Cerca de las 17:30 horas, tras un encuentro de semifinales entre Biodent de Loma de Flores y San José de Marañón, la cancha estaba llena de jugadores y familias festejando. De pronto, tres camionetas irrumpieron y entre cuatro y ocho hombres armados bajaron disparando sin piedad. Más de cien casquillos quedaron como testigos mudos. El pánico se desató: niños, mujeres y hombres corrieron buscando refugio tras bardas y autos. Los sicarios, tras vaciar sus armas, huyeron rumbo a Irapuato. Entre las víctimas están Carlos Alejandro Moreno, baterista de Reencuentro Norteño, y los hermanos Luis Fernando y Luis Enrique Vázquez Sosa.
La Fiscalía de Guanajuato apunta a una disputa entre el Cártel Jalisco Nueva Generación y el Cártel de Santa Rosa de Lima. Cinco víctimas habrían estado vinculadas al CJNG, trabajando en seguridad privada del evento. Los agresores, identificados como “Los Marros” y Mario Eleazar Lara Belman, alias “Negro”, serían de la facción rival. Hace 20 días, ligas como la de Veteranos ya habían suspendido partidos por extorsiones de hasta 50 mil pesos mensuales y ataques previos.

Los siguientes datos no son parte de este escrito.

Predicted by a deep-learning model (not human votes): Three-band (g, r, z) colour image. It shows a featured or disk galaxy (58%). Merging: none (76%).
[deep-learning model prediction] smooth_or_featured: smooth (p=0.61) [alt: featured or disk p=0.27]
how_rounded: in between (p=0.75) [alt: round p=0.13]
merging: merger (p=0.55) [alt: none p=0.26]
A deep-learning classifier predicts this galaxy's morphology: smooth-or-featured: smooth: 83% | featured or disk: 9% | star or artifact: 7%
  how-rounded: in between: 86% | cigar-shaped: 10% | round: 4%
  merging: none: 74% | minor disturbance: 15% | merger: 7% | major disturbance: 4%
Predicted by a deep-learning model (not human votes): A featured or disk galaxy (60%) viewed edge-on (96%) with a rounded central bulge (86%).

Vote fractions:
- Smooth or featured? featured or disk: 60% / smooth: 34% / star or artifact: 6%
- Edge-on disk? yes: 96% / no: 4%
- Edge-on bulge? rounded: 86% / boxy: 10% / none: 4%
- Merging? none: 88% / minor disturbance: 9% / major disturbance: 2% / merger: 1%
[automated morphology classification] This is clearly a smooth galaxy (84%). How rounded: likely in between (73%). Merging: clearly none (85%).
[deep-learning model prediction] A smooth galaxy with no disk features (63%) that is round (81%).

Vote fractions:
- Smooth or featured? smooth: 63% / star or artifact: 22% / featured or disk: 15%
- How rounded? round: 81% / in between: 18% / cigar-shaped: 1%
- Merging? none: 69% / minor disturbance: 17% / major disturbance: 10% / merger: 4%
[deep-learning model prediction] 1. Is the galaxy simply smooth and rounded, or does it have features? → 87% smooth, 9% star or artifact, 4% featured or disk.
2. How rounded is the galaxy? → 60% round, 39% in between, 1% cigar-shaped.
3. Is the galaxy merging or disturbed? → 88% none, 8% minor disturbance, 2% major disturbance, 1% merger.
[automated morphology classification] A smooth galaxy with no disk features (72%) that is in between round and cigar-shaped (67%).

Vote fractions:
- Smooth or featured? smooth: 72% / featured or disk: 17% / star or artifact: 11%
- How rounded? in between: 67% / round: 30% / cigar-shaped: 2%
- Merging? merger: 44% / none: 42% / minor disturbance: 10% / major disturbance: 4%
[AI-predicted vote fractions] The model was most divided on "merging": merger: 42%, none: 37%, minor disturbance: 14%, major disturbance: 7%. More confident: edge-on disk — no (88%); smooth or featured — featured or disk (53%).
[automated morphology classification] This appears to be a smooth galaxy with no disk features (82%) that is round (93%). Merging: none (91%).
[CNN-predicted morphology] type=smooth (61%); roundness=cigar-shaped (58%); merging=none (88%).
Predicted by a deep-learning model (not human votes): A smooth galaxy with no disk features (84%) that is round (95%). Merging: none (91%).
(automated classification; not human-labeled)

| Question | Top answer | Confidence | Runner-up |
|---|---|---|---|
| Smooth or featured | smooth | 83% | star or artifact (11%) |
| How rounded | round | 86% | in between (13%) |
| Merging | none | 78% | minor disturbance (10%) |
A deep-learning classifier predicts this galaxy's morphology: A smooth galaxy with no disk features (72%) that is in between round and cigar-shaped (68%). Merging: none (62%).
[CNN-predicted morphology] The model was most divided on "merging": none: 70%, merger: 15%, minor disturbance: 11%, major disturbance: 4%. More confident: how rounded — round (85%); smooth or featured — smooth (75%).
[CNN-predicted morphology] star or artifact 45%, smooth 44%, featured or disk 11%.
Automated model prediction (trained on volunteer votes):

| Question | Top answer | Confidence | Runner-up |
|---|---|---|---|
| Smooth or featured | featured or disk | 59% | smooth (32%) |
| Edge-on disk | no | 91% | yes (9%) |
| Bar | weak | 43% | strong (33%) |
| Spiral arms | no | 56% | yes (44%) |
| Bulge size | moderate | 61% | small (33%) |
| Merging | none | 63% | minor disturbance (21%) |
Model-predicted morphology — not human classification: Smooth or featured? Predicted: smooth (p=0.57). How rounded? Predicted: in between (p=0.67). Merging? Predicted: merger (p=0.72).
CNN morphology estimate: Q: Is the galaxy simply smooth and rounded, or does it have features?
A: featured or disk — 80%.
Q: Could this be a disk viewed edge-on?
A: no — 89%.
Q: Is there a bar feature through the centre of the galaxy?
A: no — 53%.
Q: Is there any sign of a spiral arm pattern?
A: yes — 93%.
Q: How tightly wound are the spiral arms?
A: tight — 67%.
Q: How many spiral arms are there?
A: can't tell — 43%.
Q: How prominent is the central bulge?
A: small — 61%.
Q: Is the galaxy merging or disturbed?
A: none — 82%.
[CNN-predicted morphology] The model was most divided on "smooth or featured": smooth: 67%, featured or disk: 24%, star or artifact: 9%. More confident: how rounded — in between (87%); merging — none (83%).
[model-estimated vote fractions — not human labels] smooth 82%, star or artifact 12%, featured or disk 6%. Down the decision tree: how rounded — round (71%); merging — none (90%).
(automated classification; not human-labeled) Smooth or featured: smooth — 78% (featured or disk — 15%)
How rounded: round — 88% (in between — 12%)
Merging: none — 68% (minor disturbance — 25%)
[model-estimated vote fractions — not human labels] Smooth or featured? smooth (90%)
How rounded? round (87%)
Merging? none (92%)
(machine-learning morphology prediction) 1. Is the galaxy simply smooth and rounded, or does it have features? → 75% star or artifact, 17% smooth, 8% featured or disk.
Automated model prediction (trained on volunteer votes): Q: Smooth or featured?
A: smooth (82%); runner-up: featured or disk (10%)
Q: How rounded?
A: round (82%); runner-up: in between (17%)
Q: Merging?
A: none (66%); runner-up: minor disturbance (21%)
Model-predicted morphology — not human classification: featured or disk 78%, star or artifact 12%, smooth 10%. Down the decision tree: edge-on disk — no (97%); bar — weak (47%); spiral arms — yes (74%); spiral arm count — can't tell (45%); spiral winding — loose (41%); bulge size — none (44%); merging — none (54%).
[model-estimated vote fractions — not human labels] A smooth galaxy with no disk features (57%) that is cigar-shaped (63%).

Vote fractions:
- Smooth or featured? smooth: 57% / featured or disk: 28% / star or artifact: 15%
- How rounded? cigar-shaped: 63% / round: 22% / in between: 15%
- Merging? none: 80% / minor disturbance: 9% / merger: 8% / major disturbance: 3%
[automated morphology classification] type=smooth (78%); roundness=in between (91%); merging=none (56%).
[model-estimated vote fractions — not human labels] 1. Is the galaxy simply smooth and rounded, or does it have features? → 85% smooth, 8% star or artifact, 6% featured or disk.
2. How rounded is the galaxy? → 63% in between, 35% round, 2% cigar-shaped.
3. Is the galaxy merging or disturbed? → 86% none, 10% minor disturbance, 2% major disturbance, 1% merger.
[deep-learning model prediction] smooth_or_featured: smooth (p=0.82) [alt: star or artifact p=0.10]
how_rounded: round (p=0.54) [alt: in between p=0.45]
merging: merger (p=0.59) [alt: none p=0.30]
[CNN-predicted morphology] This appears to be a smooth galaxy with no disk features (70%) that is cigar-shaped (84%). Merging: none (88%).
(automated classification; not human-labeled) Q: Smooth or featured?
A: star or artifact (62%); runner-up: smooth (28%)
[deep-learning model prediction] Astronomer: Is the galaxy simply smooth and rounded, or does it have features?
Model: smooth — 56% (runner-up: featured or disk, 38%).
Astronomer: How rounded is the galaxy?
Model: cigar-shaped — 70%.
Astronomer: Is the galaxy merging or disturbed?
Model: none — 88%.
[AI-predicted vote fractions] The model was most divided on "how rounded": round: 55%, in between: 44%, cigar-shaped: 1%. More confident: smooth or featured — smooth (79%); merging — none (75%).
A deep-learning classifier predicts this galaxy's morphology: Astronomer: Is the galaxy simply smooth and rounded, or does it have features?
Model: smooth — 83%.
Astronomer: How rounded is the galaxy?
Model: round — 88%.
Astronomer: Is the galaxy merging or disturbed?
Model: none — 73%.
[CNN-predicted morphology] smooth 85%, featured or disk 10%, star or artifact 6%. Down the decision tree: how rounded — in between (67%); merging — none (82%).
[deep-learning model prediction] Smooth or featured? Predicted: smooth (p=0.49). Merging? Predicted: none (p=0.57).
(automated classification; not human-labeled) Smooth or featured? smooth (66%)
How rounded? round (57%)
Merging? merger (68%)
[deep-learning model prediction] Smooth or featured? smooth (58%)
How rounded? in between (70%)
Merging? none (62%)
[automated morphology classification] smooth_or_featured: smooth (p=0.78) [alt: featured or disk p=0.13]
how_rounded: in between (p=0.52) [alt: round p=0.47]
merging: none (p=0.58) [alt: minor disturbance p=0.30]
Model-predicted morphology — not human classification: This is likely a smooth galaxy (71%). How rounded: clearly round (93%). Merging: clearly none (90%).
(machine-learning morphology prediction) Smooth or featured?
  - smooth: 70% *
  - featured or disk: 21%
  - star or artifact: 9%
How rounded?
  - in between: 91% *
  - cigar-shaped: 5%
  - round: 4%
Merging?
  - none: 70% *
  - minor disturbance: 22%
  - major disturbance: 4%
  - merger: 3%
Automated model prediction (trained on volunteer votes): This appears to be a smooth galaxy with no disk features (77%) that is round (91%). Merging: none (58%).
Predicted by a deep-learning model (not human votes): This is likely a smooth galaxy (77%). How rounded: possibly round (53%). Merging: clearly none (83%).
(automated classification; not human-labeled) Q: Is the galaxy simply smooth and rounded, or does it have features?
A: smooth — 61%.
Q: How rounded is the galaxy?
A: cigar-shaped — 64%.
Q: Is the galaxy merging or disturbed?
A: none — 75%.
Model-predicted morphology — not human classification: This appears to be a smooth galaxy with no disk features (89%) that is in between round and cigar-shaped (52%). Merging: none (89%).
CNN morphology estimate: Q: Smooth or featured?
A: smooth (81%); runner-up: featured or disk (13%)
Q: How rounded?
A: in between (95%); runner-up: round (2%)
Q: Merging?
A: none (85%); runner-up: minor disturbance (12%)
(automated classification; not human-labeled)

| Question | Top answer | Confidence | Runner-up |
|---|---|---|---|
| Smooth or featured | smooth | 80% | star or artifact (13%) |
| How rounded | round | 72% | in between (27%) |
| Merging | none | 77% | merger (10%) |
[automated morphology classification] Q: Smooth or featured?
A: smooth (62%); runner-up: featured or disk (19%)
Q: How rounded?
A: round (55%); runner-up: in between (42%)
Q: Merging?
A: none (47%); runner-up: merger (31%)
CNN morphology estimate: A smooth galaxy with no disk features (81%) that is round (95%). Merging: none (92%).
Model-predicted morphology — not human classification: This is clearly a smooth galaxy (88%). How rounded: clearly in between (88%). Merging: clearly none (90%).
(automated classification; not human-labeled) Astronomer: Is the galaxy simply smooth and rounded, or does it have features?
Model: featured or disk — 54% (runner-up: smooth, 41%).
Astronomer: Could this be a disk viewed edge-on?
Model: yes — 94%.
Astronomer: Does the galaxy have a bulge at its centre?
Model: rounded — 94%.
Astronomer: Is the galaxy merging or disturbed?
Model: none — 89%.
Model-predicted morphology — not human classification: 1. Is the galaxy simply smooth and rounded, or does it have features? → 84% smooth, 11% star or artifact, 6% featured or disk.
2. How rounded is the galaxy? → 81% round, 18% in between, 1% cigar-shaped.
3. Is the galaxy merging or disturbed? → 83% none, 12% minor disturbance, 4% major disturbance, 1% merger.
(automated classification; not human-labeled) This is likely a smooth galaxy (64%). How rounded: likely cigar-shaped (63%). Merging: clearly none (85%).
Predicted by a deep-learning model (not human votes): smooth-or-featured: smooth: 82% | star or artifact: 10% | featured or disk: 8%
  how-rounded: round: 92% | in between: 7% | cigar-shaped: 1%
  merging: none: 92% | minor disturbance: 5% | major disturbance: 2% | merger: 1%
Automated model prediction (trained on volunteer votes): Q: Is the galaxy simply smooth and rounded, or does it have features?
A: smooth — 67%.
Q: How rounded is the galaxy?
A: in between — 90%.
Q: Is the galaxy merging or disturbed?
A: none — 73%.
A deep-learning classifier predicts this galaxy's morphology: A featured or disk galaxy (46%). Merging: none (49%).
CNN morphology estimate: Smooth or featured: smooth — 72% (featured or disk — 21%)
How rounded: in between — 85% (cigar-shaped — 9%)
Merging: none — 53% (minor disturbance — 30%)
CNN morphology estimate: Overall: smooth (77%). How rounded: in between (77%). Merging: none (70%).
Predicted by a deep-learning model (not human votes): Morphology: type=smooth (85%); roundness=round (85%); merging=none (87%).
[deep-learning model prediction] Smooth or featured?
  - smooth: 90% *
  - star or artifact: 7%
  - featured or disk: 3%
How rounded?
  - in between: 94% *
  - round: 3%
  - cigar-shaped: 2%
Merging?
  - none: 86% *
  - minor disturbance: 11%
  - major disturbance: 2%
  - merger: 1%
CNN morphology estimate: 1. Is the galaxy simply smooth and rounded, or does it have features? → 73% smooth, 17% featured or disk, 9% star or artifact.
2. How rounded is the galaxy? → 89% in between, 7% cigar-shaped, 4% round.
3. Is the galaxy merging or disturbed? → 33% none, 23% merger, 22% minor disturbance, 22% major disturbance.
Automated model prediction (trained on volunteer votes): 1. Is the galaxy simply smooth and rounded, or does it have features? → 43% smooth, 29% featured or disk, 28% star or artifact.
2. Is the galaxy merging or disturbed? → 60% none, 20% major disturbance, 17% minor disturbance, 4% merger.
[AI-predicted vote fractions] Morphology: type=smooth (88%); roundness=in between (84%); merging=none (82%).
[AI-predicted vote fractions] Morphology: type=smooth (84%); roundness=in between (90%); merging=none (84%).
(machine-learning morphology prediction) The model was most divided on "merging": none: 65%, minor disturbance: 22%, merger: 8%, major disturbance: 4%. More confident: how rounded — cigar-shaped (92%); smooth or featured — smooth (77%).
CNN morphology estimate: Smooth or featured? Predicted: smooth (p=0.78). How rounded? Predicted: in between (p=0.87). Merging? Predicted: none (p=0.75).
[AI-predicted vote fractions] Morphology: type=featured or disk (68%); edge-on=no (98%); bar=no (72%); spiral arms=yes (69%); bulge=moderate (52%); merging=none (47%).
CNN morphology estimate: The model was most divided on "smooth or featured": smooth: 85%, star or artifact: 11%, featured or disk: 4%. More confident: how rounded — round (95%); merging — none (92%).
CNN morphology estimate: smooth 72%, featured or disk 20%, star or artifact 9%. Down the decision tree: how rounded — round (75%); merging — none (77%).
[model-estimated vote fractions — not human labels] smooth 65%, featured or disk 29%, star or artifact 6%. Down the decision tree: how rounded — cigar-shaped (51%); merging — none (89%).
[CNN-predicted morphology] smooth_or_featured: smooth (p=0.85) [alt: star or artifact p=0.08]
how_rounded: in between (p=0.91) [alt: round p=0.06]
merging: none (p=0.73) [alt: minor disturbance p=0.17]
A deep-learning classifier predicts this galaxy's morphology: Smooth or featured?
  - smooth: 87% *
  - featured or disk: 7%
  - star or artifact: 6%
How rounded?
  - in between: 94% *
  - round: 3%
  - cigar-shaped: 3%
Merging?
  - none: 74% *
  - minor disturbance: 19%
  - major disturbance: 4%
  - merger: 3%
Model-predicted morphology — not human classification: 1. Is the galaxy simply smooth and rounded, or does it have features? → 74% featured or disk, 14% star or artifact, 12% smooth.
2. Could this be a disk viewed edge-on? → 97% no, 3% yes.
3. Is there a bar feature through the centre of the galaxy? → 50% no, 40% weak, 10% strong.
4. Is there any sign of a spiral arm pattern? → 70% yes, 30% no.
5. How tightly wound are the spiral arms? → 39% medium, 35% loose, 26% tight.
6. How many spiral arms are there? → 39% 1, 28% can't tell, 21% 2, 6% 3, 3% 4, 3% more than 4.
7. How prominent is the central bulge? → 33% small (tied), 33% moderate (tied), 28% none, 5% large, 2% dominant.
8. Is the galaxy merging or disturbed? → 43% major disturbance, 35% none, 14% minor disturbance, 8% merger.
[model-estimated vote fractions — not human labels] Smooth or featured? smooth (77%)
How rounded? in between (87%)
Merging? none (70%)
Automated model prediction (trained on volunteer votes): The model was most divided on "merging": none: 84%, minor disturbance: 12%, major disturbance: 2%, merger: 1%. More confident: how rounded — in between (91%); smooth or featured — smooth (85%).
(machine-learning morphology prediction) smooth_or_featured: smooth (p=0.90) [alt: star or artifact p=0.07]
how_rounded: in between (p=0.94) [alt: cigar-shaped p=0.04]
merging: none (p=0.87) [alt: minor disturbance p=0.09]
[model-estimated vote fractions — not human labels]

La gobernadora Libia Denisse García y Claudia Sheinbaum condenaron el hecho, prometiendo justicia. El alcalde César Prieto admitió una descomposición social grave. Mientras, canchas como Los Campos Nuevos permanecen vacías. ¿Futbol o campo de batalla? Esto duele más que un penal fallado en el último minuto.